Jean Echenoz es uno de esos autores que tienen una mano para el rigor y otra para la belleza. Es de esos escritores que utilizan el adjetivo como un francotirador. Si no es necesario gastar una bala no se gasta, pero si se pulsa el gatillo, el acierto será certero. No es autor de largos discursos ni de novelas con tramas de extensiones epopéyicas. Al contrario, cuando reparte cartas en esto de la literatura, suele esconder bajo la manga ese dicho, tan común como acertado, de que lo breve si bueno, dos veces bueno.
Sus novelas suelen ser cortas, son casi relatos largos y le suelen colocar la etiqueta de escritor elegante, y de frecuentar el humor y practicarlo fuera de lugar. Hay cierta verdad en esas afirmaciones pero hay más que todo esto entre las líneas del autor francés. Hay sencillez pero también atención a los detalles.
No hay ninguna ambición técnica, no se explican los inventos, ni las circunstancias que lo trajeron a su cabeza, ni siquiera hay detalle en la forma de llevarlos a cabo, pero sí está la melancolía de las horas de soledad, del sentimiento de buscar el fin sin tener en cuenta las consecuencias. Es muy recomendable. Yo lo disfruté mucho.
Acabo de recordar que ya había escrito mis impresiones de una de sus novelas. Lo hice hace casi diez años. En aquella ocasión fue 14. Un libro sobre la Gran Guerra.
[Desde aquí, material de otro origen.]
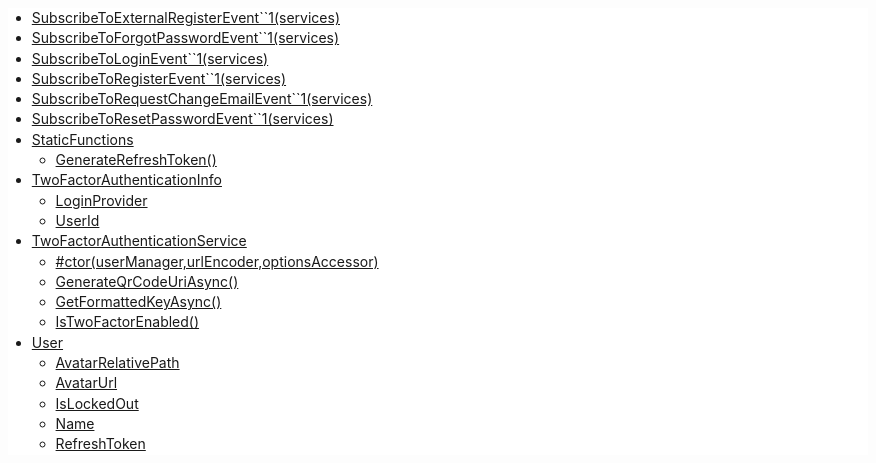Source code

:   - [SubscribeToExternalRegisterEvent\`\`1(services)](#M-Definux-Emeraude-Identity-Extensions-ServiceCollectionExtensions-SubscribeToExternalRegisterEvent``1-Microsoft-Extensions-DependencyInjection-IServiceCollection- 'Definux.Emeraude.Identity.Extensions.ServiceCollectionExtensions.SubscribeToExternalRegisterEvent``1(Microsoft.Extensions.DependencyInjection.IServiceCollection)')
  - [SubscribeToForgotPasswordEvent\`\`1(services)](#M-Definux-Emeraude-Identity-Extensions-ServiceCollectionExtensions-SubscribeToForgotPasswordEvent``1-Microsoft-Extensions-DependencyInjection-IServiceCollection- 'Definux.Emeraude.Identity.Extensions.ServiceCollectionExtensions.SubscribeToForgotPasswordEvent``1(Microsoft.Extensions.DependencyInjection.IServiceCollection)')
  - [SubscribeToLoginEvent\`\`1(services)](#M-Definux-Emeraude-Identity-Extensions-ServiceCollectionExtensions-SubscribeToLoginEvent``1-Microsoft-Extensions-DependencyInjection-IServiceCollection- 'Definux.Emeraude.Identity.Extensions.ServiceCollectionExtensions.SubscribeToLoginEvent``1(Microsoft.Extensions.DependencyInjection.IServiceCollection)')
  - [SubscribeToRegisterEvent\`\`1(services)](#M-Definux-Emeraude-Identity-Extensions-ServiceCollectionExtensions-SubscribeToRegisterEvent``1-Microsoft-Extensions-DependencyInjection-IServiceCollection- 'Definux.Emeraude.Identity.Extensions.ServiceCollectionExtensions.SubscribeToRegisterEvent``1(Microsoft.Extensions.DependencyInjection.IServiceCollection)')
  - [SubscribeToRequestChangeEmailEvent\`\`1(services)](#M-Definux-Emeraude-Identity-Extensions-ServiceCollectionExtensions-SubscribeToRequestChangeEmailEvent``1-Microsoft-Extensions-DependencyInjection-IServiceCollection- 'Definux.Emeraude.Identity.Extensions.ServiceCollectionExtensions.SubscribeToRequestChangeEmailEvent``1(Microsoft.Extensions.DependencyInjection.IServiceCollection)')
  - [SubscribeToResetPasswordEvent\`\`1(services)](#M-Definux-Emeraude-Identity-Extensions-ServiceCollectionExtensions-SubscribeToResetPasswordEvent``1-Microsoft-Extensions-DependencyInjection-IServiceCollection- 'Definux.Emeraude.Identity.Extensions.ServiceCollectionExtensions.SubscribeToResetPasswordEvent``1(Microsoft.Extensions.DependencyInjection.IServiceCollection)')
- [StaticFunctions](#T-Definux-Emeraude-Identity-Common-StaticFunctions 'Definux.Emeraude.Identity.Common.StaticFunctions')
  - [GenerateRefreshToken()](#M-Definux-Emeraude-Identity-Common-StaticFunctions-GenerateRefreshToken 'Definux.Emeraude.Identity.Common.StaticFunctions.GenerateRefreshToken')
- [TwoFactorAuthenticationInfo](#T-Definux-Emeraude-Identity-Helpers-TwoFactorAuthenticationInfo 'Definux.Emeraude.Identity.Helpers.TwoFactorAuthenticationInfo')
  - [LoginProvider](#P-Definux-Emeraude-Identity-Helpers-TwoFactorAuthenticationInfo-LoginProvider 'Definux.Emeraude.Identity.Helpers.TwoFactorAuthenticationInfo.LoginProvider')
  - [UserId](#P-Definux-Emeraude-Identity-Helpers-TwoFactorAuthenticationInfo-UserId 'Definux.Emeraude.Identity.Helpers.TwoFactorAuthenticationInfo.UserId')
- [TwoFactorAuthenticationService](#T-Definux-Emeraude-Identity-Services-TwoFactorAuthenticationService 'Definux.Emeraude.Identity.Services.TwoFactorAuthenticationService')
  - [#ctor(userManager,urlEncoder,optionsAccessor)](#M-Definux-Emeraude-Identity-Services-TwoFactorAuthenticationService-#ctor-Microsoft-AspNetCore-Identity-UserManager{Definux-Emeraude-Identity-Entities-User},System-Text-Encodings-Web-UrlEncoder,Microsoft-Extensions-Options-IOptions{Definux-Emeraude-Configuration-Options-EmOptions}- 'Definux.Emeraude.Identity.Services.TwoFactorAuthenticationService.#ctor(Microsoft.AspNetCore.Identity.UserManager{Definux.Emeraude.Identity.Entities.User},System.Text.Encodings.Web.UrlEncoder,Microsoft.Extensions.Options.IOptions{Definux.Emeraude.Configuration.Options.EmOptions})')
  - [GenerateQrCodeUriAsync()](#M-Definux-Emeraude-Identity-Services-TwoFactorAuthenticationService-GenerateQrCodeUriAsync-Definux-Emeraude-Domain-Entities-IUser- 'Definux.Emeraude.Identity.Services.TwoFactorAuthenticationService.GenerateQrCodeUriAsync(Definux.Emeraude.Domain.Entities.IUser)')
  - [GetFormattedKeyAsync()](#M-Definux-Emeraude-Identity-Services-TwoFactorAuthenticationService-GetFormattedKeyAsync-Definux-Emeraude-Domain-Entities-IUser- 'Definux.Emeraude.Identity.Services.TwoFactorAuthenticationService.GetFormattedKeyAsync(Definux.Emeraude.Domain.Entities.IUser)')
  - [IsTwoFactorEnabled()](#M-Definux-Emeraude-Identity-Services-TwoFactorAuthenticationService-IsTwoFactorEnabled-Definux-Emeraude-Domain-Entities-IUser- 'Definux.Emeraude.Identity.Services.TwoFactorAuthenticationService.IsTwoFactorEnabled(Definux.Emeraude.Domain.Entities.IUser)')
- [User](#T-Definux-Emeraude-Identity-Entities-User 'Definux.Emeraude.Identity.Entities.User')
  - [AvatarRelativePath](#P-Definux-Emeraude-Identity-Entities-User-AvatarRelativePath 'Definux.Emeraude.Identity.Entities.User.AvatarRelativePath')
  - [AvatarUrl](#P-Definux-Emeraude-Identity-Entities-User-AvatarUrl 'Definux.Emeraude.Identity.Entities.User.AvatarUrl')
  - [IsLockedOut](#P-Definux-Emeraude-Identity-Entities-User-IsLockedOut 'Definux.Emeraude.Identity.Entities.User.IsLockedOut')
  - [Name](#P-Definux-Emeraude-Identity-Entities-User-Name 'Definux.Emeraude.Identity.Entities.User.Name')
  - [RefreshToken](#P-Definux-Emeraude-Identity-Entities-User-RefreshToken 'Definux.Emeraude.Identity.Entities.User.RefreshToken')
Recuerdo que fue una maravilla de libro que años más tarde me trajo a éste. ¡Cómo pasa el tiempo!
Me gustaría señalar que no suelo elegir las novelas por sus portadas, que incluso lo rehúyo. Hubo un tiempo en el que uno era joven y cometió esos errores. Es cierto también que las buenas ediciones te atraen, y que es imposible no sentirse cautivado por algo que consideras bello. En esta ocasión, fue inevitable sentirme hechizado por la foto elegida para la portada. Es fascinantemente atrayente.